» **What you will do**: Copy out the entries below with "Example" substituted for each occurrence of "Sample answer", keeping everything else the same.

--- Begin Material for this exercise ---

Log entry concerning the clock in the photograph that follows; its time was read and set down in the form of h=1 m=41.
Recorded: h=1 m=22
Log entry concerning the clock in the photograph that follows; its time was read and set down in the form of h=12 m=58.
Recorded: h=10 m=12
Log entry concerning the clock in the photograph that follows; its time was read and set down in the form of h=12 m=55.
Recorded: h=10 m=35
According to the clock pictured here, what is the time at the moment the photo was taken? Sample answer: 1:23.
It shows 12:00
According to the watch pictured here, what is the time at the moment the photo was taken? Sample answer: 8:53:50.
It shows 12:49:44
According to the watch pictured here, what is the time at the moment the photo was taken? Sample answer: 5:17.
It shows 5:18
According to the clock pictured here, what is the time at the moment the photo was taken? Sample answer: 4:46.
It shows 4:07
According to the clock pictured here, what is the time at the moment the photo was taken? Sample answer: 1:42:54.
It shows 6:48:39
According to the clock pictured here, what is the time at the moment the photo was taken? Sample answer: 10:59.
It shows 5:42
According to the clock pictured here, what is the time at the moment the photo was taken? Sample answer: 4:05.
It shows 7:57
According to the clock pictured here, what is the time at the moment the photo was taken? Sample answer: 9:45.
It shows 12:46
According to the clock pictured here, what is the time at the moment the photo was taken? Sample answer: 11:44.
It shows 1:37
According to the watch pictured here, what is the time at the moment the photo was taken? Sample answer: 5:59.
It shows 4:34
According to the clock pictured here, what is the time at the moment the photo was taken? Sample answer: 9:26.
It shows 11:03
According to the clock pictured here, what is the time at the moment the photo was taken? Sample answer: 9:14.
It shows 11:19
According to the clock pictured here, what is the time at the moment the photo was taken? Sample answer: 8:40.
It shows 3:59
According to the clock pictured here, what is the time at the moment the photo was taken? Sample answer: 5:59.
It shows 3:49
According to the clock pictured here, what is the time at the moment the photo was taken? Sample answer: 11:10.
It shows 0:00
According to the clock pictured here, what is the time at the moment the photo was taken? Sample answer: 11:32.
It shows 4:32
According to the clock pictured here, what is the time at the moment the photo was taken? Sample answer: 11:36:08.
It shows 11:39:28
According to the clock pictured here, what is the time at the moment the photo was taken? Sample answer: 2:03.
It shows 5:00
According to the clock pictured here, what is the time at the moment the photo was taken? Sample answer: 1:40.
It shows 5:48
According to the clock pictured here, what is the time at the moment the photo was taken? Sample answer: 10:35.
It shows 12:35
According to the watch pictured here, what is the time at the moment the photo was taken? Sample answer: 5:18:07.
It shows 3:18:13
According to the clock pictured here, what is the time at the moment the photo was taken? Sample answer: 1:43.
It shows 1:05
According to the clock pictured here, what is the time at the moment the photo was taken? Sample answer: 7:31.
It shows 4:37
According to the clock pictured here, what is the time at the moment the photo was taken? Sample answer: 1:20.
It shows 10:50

--- End Material for this exercise ---

» **Worked answer**:
Log entry concerning the clock in the photograph that follows; its time was read and set down in the form of h=1 m=41.
Recorded: h=1 m=22
Log entry concerning the clock in the photograph that follows; its time was read and set down in the form of h=12 m=58.
Recorded: h=10 m=12
Log entry concerning the clock in the photograph that follows; its time was read and set down in the form of h=12 m=55.
Recorded: h=10 m=35
According to the clock pictured here, what is the time at the moment the photo was taken? Example: 1:23.
It shows 12:00
According to the watch pictured here, what is the time at the moment the photo was taken? Example: 8:53:50.
It shows 12:49:44
According to the watch pictured here, what is the time at the moment the photo was taken? Example: 5:17.
It shows 5:18
According to the clock pictured here, what is the time at the moment the photo was taken? Example: 4:46.
It shows 4:07
According to the clock pictured here, what is the time at the moment the photo was taken? Example: 1:42:54.
It shows 6:48:39
According to the clock pictured here, what is the time at the moment the photo was taken? Example: 10:59.
It shows 5:42
According to the clock pictured here, what is the time at the moment the photo was taken? Example: 4:05.
It shows 7:57
According to the clock pictured here, what is the time at the moment the photo was taken? Example: 9:45.
It shows 12:46
According to the clock pictured here, what is the time at the moment the photo was taken? Example: 11:44.
It shows 1:37
According to the watch pictured here, what is the time at the moment the photo was taken? Example: 5:59.
It shows 4:34
According to the clock pictured here, what is the time at the moment the photo was taken? Example: 9:26.
It shows 11:03
According to the clock pictured here, what is the time at the moment the photo was taken? Example: 9:14.
It shows 11:19
According to the clock pictured here, what is the time at the moment the photo was taken? Example: 8:40.
It shows 3:59
According to the clock pictured here, what is the time at the moment the photo was taken? Example: 5:59.
It shows 3:49
According to the clock pictured here, what is the time at the moment the photo was taken? Example: 11:10.
It shows 0:00
According to the clock pictured here, what is the time at the moment the photo was taken? Example: 11:32.
It shows 4:32
According to the clock pictured here, what is the time at the moment the photo was taken? Example: 11:36:08.
It shows 11:39:28
According to the clock pictured here, what is the time at the moment the photo was taken? Example: 2:03.
It shows 5:00
According to the clock pictured here, what is the time at the moment the photo was taken? Example: 1:40.
It shows 5:48
According to the clock pictured here, what is the time at the moment the photo was taken? Example: 10:35.
It shows 12:35
According to the watch pictured here, what is the time at the moment the photo was taken? Example: 5:18:07.
It shows 3:18:13
According to the clock pictured here, what is the time at the moment the photo was taken? Example: 1:43.
It shows 1:05
According to the clock pictured here, what is the time at the moment the photo was taken? Example: 7:31.
It shows 4:37
According to the clock pictured here, what is the time at the moment the photo was taken? Example: 1:20.
It shows 10:50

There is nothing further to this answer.